(Beginning of Records to use)

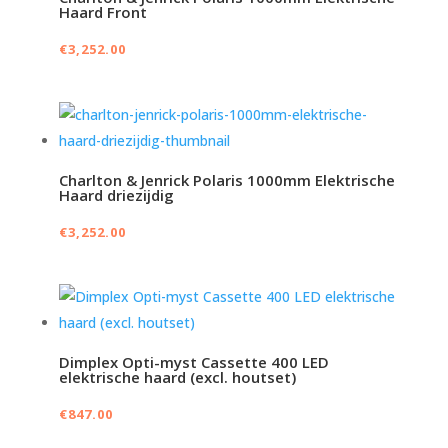
Haard Front
€
3,252.00
Charlton & Jenrick Polaris 1000mm Elektrische
Haard driezijdig
€
3,252.00
Dimplex Opti-myst Cassette 400 LED
elektrische haard (excl. houtset)
€
847.00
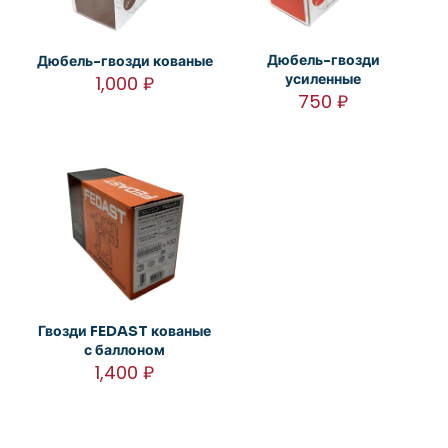
Дюбель-гвозди
Дюбель-гвозди кованые
усиленные
1,000
₽
750
₽
Гвозди FEDAST кованые
с баллоном
1,400
₽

(End of Records to use)

Task description
In each listing above, replace "кованые" with "стальные" and write out the text lines again with nothing else changed. Leave the pictures out.

Solution for this task
Haard Front
€
3,252.00
Charlton & Jenrick Polaris 1000mm Elektrische
Haard driezijdig
€
3,252.00
Dimplex Opti-myst Cassette 400 LED
elektrische haard (excl. houtset)
€
847.00
Дюбель-гвозди
Дюбель-гвозди стальные
усиленные
1,000
₽
750
₽
Гвозди FEDAST стальные
с баллоном
1,400
₽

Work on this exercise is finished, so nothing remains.